Thanks for sharing my deep dive Manuel. Saved your post on Vitek to check out later!

HatedMoats's avatar

Amazing work mate, we're in the same boat with CSU and I believe it'll be a market beating one :)

ATC (Absolute Total Compound)'s avatar

Earnings Quality ttm

= FCFPS ttm÷EPS ttm

= 3,460÷930.33 (data from investingdotcom)

= 3.7191104232

.

NCAVPS

= Negative

.

With such an extremely high Earnings Quality, the NCAVPS however still maintains NEGATIVE, I don't feel comfortable with that.

Daniel's avatar

i'm a holder of a long position - so i like that someone questions this position.

i'm not sure i agree that this should really be the cause for a pause.

the way i see it their biggest short term liability (by a huge margin, more than 40% of total current liabilities) - is deferred revenue.

depending on the business and how it bills its customers, this might not indicate an issue. e.g. if you're charging your customers for 12 months in advance for a service you already know you can deliver - an increase in deferred revenue might indicate that customers are buying more of the stuff you know how to deliver.

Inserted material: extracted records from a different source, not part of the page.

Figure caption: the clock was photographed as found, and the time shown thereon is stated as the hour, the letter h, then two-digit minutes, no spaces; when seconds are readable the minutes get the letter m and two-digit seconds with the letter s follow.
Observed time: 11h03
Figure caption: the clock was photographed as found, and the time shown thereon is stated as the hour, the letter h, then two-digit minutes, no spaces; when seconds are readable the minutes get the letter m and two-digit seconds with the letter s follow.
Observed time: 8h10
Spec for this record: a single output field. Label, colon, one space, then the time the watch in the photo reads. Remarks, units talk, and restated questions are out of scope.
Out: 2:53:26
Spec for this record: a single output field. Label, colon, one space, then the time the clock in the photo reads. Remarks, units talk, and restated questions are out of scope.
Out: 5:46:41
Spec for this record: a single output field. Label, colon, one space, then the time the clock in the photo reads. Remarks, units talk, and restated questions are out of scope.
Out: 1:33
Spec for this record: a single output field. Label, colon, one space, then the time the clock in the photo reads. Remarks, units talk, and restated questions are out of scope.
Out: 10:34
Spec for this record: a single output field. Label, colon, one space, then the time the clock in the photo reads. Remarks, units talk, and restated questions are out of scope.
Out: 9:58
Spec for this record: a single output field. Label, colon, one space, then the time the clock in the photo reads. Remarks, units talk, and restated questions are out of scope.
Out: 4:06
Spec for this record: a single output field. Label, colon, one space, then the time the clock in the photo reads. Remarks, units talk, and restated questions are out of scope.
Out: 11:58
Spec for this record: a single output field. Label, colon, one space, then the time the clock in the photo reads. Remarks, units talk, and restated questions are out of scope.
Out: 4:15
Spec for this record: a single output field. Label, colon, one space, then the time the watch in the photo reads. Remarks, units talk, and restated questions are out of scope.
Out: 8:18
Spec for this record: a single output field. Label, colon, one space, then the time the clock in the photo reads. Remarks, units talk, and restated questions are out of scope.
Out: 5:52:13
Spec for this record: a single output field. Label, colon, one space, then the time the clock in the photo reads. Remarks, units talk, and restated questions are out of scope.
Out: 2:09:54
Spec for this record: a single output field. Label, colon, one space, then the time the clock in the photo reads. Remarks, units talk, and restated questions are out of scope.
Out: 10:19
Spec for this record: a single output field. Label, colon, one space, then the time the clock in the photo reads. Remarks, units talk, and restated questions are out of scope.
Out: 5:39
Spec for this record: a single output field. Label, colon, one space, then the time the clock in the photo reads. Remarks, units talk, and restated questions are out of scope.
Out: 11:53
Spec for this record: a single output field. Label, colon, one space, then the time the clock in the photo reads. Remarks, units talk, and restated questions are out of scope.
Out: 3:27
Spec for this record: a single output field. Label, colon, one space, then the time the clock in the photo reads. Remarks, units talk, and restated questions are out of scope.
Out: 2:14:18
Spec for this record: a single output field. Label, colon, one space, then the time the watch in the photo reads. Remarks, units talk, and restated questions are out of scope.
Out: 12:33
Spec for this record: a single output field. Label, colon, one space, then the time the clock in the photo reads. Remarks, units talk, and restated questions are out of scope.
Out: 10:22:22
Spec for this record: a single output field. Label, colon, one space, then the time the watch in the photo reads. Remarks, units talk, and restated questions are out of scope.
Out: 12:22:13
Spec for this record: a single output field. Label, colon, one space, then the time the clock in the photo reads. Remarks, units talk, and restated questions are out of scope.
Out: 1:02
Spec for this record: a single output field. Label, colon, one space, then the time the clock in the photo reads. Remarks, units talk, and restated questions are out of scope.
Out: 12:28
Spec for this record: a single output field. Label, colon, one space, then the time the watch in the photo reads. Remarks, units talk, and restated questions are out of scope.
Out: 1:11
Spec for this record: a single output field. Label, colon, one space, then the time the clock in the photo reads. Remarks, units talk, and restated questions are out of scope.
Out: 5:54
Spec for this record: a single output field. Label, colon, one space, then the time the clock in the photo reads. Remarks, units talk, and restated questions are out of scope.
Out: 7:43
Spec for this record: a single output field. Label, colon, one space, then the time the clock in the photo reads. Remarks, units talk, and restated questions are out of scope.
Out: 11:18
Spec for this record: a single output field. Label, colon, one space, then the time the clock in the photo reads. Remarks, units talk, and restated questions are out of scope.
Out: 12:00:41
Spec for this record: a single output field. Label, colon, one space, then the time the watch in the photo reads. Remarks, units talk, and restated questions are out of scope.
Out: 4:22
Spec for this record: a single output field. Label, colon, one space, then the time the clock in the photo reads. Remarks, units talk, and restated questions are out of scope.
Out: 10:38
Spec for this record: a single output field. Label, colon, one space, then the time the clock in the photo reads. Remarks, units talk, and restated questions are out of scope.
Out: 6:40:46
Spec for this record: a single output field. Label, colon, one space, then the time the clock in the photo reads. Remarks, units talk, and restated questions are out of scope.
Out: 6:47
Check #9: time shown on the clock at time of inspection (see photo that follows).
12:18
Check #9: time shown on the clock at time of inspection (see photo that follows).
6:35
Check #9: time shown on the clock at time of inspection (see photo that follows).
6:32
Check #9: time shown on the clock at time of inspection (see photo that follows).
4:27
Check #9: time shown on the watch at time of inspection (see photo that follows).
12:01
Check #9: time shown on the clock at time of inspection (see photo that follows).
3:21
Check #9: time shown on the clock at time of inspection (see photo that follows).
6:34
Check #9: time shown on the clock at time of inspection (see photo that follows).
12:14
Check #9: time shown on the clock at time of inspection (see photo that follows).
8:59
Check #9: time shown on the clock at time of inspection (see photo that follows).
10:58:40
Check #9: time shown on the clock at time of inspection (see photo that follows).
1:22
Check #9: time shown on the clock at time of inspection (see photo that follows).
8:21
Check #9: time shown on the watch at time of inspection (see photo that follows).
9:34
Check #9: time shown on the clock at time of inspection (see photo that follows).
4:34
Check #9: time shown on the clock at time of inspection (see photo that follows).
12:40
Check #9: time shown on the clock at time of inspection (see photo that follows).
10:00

when one looks at the asset side, one sees a small increase in AR - which seem reasonable consider the business is growing. DSO looks stable too.

you're worried about something specific in the current assets?

ATC (Absolute Total Compound)'s avatar

When CSU received advance payment 3.21B, 3.21B is recorded as Deferred Revenue in Current Liability and 3.21B added in the Cash and Equivalents in Current Assets.

.

Current Assets = X + 3.21B = A

Total Liabilities = Y + 3.21B = B

Current Assets - Total Liabilities

= X + 3.21B - (Y + 3.21B)

= X - Y

= (A-3.21B) - (B-3.21B)

= A - B

.

Summary:

Deferred Revenue will not affect the NCAVPS final result.

Jimmy Investor's avatar

Great deep dive, Tacticz!!! Congratulations on the work.

It clearly shows the amount of thought and work you put into it.